Good news for stock market investors! Modi government has completely abolished taxes
Modi government has taken a very big step to boost the country’s economy and calm the chaos in the stock market. The Central Government has approved a very important Ordinance to amend the Income Tax Law to rapidly attract foreign investment into India. This decision has been taken by the Union Cabinet at a time when the clouds of Iran war crisis are looming over the markets around the world. The main objective of the government is to increase the flow of foreign capital into the country and reduce the adverse impact on the Indian economy due to the war. After being passed by the Cabinet, this ordinance will now be implemented in the entire country as soon as it gets the approval of the President.
Under this historic decision, the government is going to completely abolish capital gains tax on investments made by foreign portfolio investors (FPIs) in Indian government securities (G-secs) i.e. government bonds. The government hopes that after this tax waiver, foreign investors will once again turn to the Indian market.
Know how much heavy tax foreign investors pay now
If we talk about the current tax system, currently foreign investors have to pay Long-Term Capital Gains (LTCG) tax at the rate of 12.5 percent on the sale of bonds and listed shares held with them for more than 12 months. Apart from this, they also have to pay a hefty withholding tax of 20 per cent on the interest earned from these government bonds. Let us tell you that earlier the concessional rate of 5 percent available on this was abolished by the government in the year 2023 itself. Due to heavy taxes and global uncertainty, foreign investors have made huge sales of about Rs 2.5 lakh crore from the Indian market this year. After this big withdrawal, demand for tax reduction was continuously being raised. Market experts say that some more big and surprising steps can be taken by the government in the coming times.
Government can take even bigger steps to increase foreign exchange reserves
According to the news coming from government sources, many more important policies can be announced in the future to strengthen India’s foreign exchange reserves to a record level and attract big investors from all over the world. This major decision of the government has come just a few days after the statement of Union Finance Minister Nirmala Sitharaman, in which she had clearly said that she is fully ready to listen to the opinion of investors and market leaders about reducing the tax rates on long-term and short-term capital gains. It is noteworthy that in the Union Budget presented in July 2024, the Finance Minister had increased the LTCG tax rate on most assets from 10 percent to 12.5 percent, while the annual limit of tax exemption for listed equity and equity-linked instruments was increased from Rs 1 lakh to Rs 1.25 lakh.
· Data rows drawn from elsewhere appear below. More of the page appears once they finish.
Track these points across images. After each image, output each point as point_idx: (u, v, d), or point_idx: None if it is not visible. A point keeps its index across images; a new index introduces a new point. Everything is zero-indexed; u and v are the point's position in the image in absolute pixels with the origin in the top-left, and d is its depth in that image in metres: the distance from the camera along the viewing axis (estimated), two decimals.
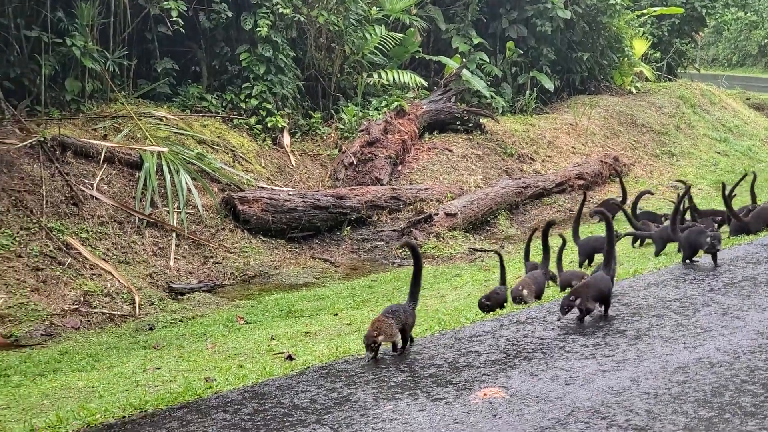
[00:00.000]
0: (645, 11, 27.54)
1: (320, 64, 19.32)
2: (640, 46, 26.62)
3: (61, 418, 6.54)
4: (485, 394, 6.15)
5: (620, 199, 15.04)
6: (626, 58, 25.57)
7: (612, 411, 5.67)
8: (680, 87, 27.12)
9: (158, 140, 15.52)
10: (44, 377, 9.08)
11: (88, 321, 11.56)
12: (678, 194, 13.24)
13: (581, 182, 18.54)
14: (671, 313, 8.12)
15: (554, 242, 10.76)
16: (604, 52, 24.88)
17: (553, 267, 10.13)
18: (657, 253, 11.51)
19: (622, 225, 13.56)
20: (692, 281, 9.41)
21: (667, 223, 12.31)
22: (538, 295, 9.25)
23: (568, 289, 8.83)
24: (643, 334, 7.44)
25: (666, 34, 28.66)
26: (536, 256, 10.72)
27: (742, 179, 13.47)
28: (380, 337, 7.10)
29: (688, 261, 10.40)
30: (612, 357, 6.83)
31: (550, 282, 9.95)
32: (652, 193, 16.37)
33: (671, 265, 10.46)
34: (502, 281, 9.59)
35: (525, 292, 9.13)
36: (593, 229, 14.37)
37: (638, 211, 13.83)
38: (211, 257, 13.83)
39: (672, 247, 11.43)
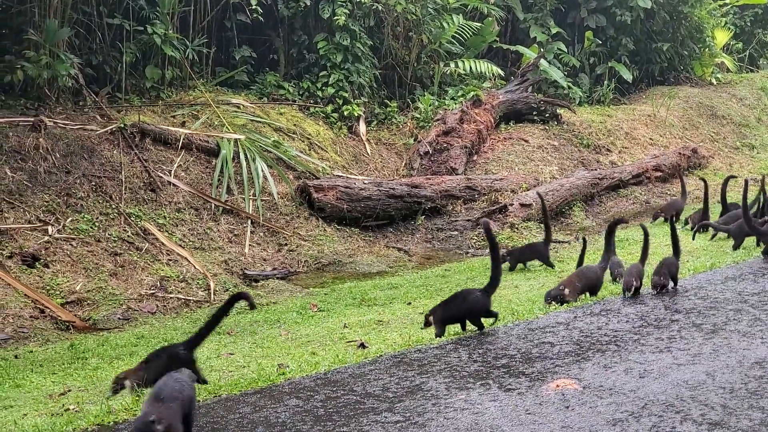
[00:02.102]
0: (727, 1, 27.05)
1: (397, 53, 19.32)
2: (721, 37, 26.16)
3: (137, 400, 6.64)
4: (558, 386, 6.12)
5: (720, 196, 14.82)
6: (707, 49, 25.15)
7: (687, 405, 5.61)
8: (762, 78, 26.61)
9: (235, 128, 15.65)
10: (121, 360, 9.21)
11: (164, 306, 11.69)
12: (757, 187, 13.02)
13: (658, 174, 18.32)
14: (749, 308, 8.01)
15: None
16: (684, 43, 24.50)
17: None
18: (735, 247, 11.34)
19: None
20: None
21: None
22: (592, 291, 9.20)
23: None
24: (719, 328, 7.35)
25: (749, 24, 28.14)
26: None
27: None
28: (126, 381, 6.84)
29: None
30: (687, 351, 6.76)
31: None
32: (736, 177, 16.13)
33: (750, 259, 10.32)
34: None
35: (566, 291, 8.97)
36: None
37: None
38: (286, 245, 13.91)
39: (751, 240, 11.26)
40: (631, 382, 6.12)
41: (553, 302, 8.87)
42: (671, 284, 8.90)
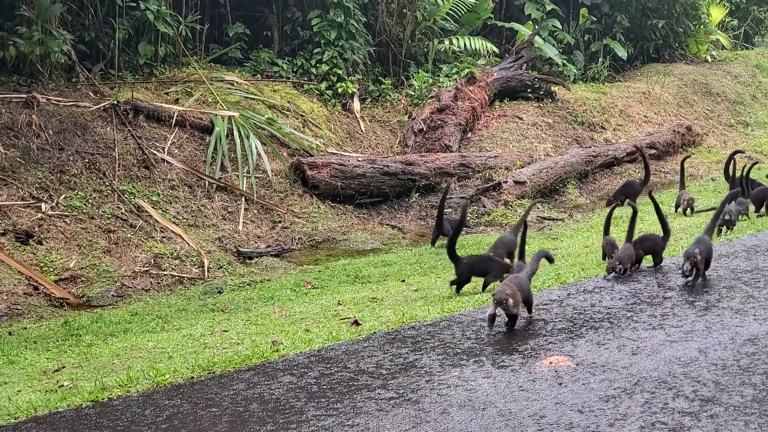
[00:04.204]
0: None
1: (391, 30, 19.26)
2: (716, 14, 26.10)
3: (131, 377, 6.65)
4: (551, 363, 6.14)
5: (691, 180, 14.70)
6: (702, 26, 25.09)
7: (679, 381, 5.62)
8: (757, 55, 26.59)
9: (229, 105, 15.62)
10: (115, 337, 9.22)
11: (158, 283, 11.70)
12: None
13: (652, 152, 18.26)
14: (742, 285, 8.02)
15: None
16: (679, 20, 24.43)
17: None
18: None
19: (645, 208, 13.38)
20: (764, 253, 9.28)
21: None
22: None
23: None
24: (712, 306, 7.36)
25: (744, 1, 28.04)
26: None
27: None
28: None
29: None
30: (680, 327, 6.77)
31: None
32: (743, 152, 16.04)
33: (743, 236, 10.32)
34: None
35: (510, 301, 6.95)
36: (662, 198, 14.17)
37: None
38: (280, 222, 13.91)
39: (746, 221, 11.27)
40: (624, 359, 6.13)
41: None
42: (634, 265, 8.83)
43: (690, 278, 8.04)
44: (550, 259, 8.39)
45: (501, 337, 6.87)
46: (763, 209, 12.14)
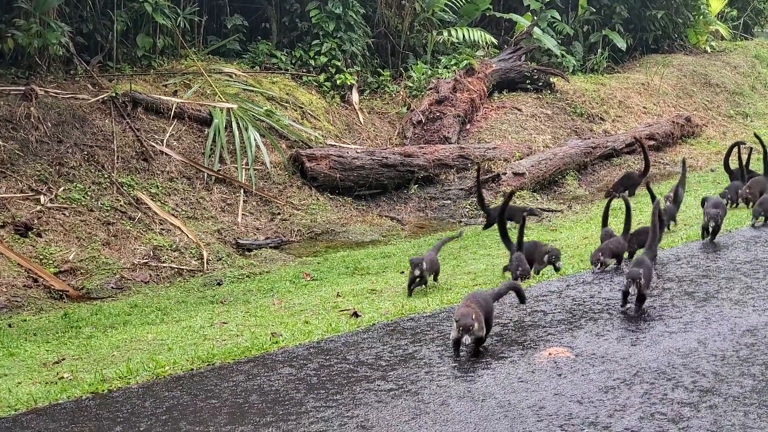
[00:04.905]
0: None
1: (390, 22, 19.23)
2: (716, 4, 26.03)
3: (131, 369, 6.66)
4: (550, 354, 6.14)
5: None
6: (702, 17, 25.05)
7: (678, 372, 5.63)
8: (756, 46, 26.55)
9: (227, 97, 15.60)
10: (114, 329, 9.22)
11: (158, 275, 11.69)
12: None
13: (652, 143, 18.23)
14: (741, 276, 8.02)
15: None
16: (678, 10, 24.39)
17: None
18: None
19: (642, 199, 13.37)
20: (763, 244, 9.28)
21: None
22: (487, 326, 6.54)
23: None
24: (711, 297, 7.37)
25: None
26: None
27: None
28: None
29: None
30: (679, 319, 6.78)
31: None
32: (744, 143, 16.00)
33: (742, 227, 10.32)
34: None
35: (476, 325, 6.19)
36: (662, 190, 14.16)
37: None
38: (279, 214, 13.90)
39: (745, 212, 11.25)
40: (623, 350, 6.14)
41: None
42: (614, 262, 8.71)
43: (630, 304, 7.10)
44: (522, 299, 7.25)
45: (500, 329, 6.87)
46: None
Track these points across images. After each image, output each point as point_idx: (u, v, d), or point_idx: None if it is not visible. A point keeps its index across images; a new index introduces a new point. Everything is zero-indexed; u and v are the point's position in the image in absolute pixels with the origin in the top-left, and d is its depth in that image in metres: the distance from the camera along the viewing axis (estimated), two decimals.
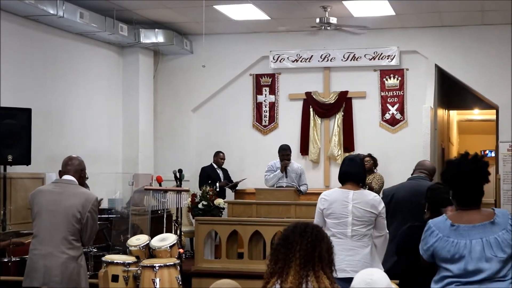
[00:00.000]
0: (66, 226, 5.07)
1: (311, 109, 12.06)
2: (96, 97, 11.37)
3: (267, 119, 12.33)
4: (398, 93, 11.74)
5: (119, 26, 10.88)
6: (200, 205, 9.59)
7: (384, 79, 11.79)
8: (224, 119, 12.49)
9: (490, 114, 14.69)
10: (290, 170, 9.86)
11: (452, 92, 13.64)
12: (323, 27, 10.49)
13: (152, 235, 7.49)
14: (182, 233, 9.73)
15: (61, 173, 5.35)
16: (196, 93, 12.56)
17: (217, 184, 10.64)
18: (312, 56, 11.98)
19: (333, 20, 10.33)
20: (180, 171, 9.64)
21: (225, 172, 11.56)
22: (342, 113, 11.94)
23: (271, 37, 12.09)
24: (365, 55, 11.75)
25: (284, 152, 9.85)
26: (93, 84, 11.28)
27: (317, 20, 10.41)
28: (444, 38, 11.52)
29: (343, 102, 11.94)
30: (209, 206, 9.57)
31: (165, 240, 7.12)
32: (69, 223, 5.08)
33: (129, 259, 6.89)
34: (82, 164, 5.38)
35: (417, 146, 11.23)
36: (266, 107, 12.33)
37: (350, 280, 3.26)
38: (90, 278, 6.10)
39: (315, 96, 12.05)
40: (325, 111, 12.02)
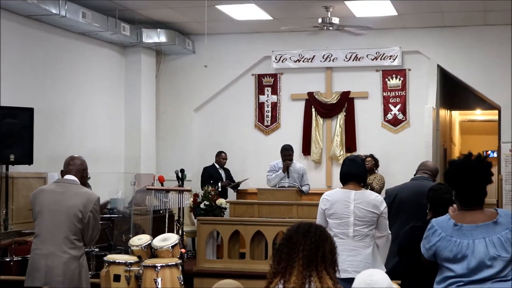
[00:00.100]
0: (68, 226, 5.07)
1: (313, 109, 12.06)
2: (98, 97, 11.37)
3: (269, 119, 12.33)
4: (400, 93, 11.73)
5: (121, 26, 10.88)
6: (202, 205, 9.58)
7: (386, 79, 11.78)
8: (226, 119, 12.49)
9: (492, 115, 14.67)
10: (292, 170, 9.84)
11: (454, 93, 13.63)
12: (325, 27, 10.49)
13: (154, 235, 7.49)
14: (184, 233, 9.74)
15: (63, 173, 5.35)
16: (198, 93, 12.56)
17: (219, 184, 10.63)
18: (314, 56, 11.97)
19: (335, 20, 10.33)
20: (182, 171, 9.64)
21: (227, 172, 11.57)
22: (344, 113, 11.94)
23: (273, 37, 12.09)
24: (367, 55, 11.75)
25: (286, 153, 9.83)
26: (95, 84, 11.29)
27: (319, 20, 10.41)
28: (446, 39, 11.51)
29: (345, 102, 11.94)
30: (211, 206, 9.57)
31: (167, 240, 7.11)
32: (71, 222, 5.08)
33: (131, 259, 6.88)
34: (84, 164, 5.38)
35: (419, 147, 11.23)
36: (268, 107, 12.33)
37: (352, 280, 3.25)
38: (92, 277, 6.10)
39: (317, 96, 12.04)
40: (327, 111, 12.01)
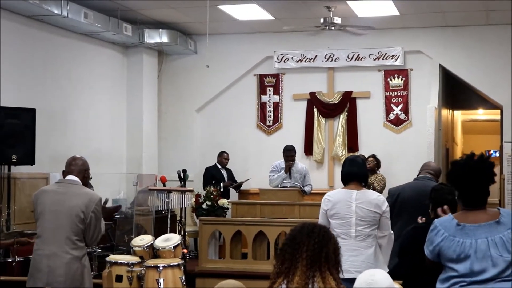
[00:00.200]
0: (69, 226, 5.07)
1: (315, 109, 12.05)
2: (100, 97, 11.38)
3: (271, 119, 12.32)
4: (402, 93, 11.72)
5: (123, 26, 10.89)
6: (204, 205, 9.58)
7: (388, 79, 11.77)
8: (228, 119, 12.48)
9: (494, 114, 14.66)
10: (295, 170, 9.83)
11: (456, 92, 13.62)
12: (327, 27, 10.48)
13: (156, 235, 7.50)
14: (186, 233, 9.75)
15: (65, 173, 5.34)
16: (200, 93, 12.56)
17: (221, 184, 10.63)
18: (316, 56, 11.97)
19: (337, 20, 10.32)
20: (184, 171, 9.65)
21: (229, 172, 11.57)
22: (346, 113, 11.93)
23: (275, 37, 12.09)
24: (369, 55, 11.74)
25: (288, 153, 9.80)
26: (97, 84, 11.29)
27: (321, 20, 10.39)
28: (448, 38, 11.50)
29: (347, 102, 11.93)
30: (213, 206, 9.56)
31: (169, 240, 7.12)
32: (72, 223, 5.07)
33: (133, 259, 6.89)
34: (85, 164, 5.37)
35: (421, 146, 11.21)
36: (270, 107, 12.32)
37: (354, 280, 3.25)
38: (94, 278, 6.09)
39: (319, 96, 12.04)
40: (329, 111, 12.00)
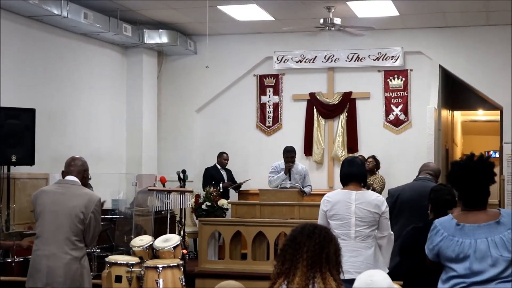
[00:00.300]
0: (69, 227, 5.07)
1: (315, 110, 12.05)
2: (100, 98, 11.38)
3: (271, 119, 12.32)
4: (402, 93, 11.72)
5: (123, 27, 10.89)
6: (203, 206, 9.58)
7: (388, 80, 11.77)
8: (228, 119, 12.48)
9: (494, 115, 14.65)
10: (294, 171, 9.83)
11: (456, 93, 13.62)
12: (327, 28, 10.48)
13: (155, 236, 7.49)
14: (186, 234, 9.74)
15: (64, 174, 5.35)
16: (200, 94, 12.56)
17: (220, 185, 10.64)
18: (316, 56, 11.97)
19: (337, 20, 10.33)
20: (184, 171, 9.64)
21: (229, 172, 11.56)
22: (346, 113, 11.93)
23: (275, 37, 12.09)
24: (369, 56, 11.74)
25: (288, 154, 9.80)
26: (97, 85, 11.29)
27: (321, 21, 10.40)
28: (448, 39, 11.50)
29: (347, 102, 11.93)
30: (213, 207, 9.56)
31: (169, 240, 7.11)
32: (72, 223, 5.07)
33: (133, 259, 6.88)
34: (85, 164, 5.37)
35: (421, 147, 11.21)
36: (270, 107, 12.32)
37: (354, 281, 3.25)
38: (93, 278, 6.10)
39: (319, 96, 12.03)
40: (329, 111, 12.00)
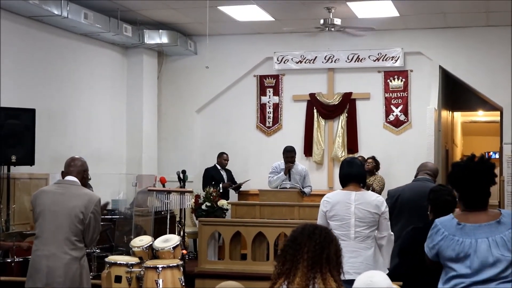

The figures are so big that it was impossible to ignore them
On this entire matter, Harsha Vardhana VM, Group CEO of Atom Financial Services, has given his important opinion on the current situation of the market. Citing the figures, he said that the figures of selling by foreign investors were so huge that it was completely impossible for the government to ignore them for a long time. He said that out of the total 12 months of the year 2025, during eight months, foreign portfolio investors (FPIs) were net sellers in India, that is, they sold more than bought. Due to this, a huge capital of Rs 1,66,286 crore went out of the Indian market. Not only this, there was an outflow of Rs 33,598 crore from the markets in the month of January 2026 alone, which was the largest monthly outflow recorded in any single month since August 2025. To stop this decline, the government has now taken a big gamble by removing the tax.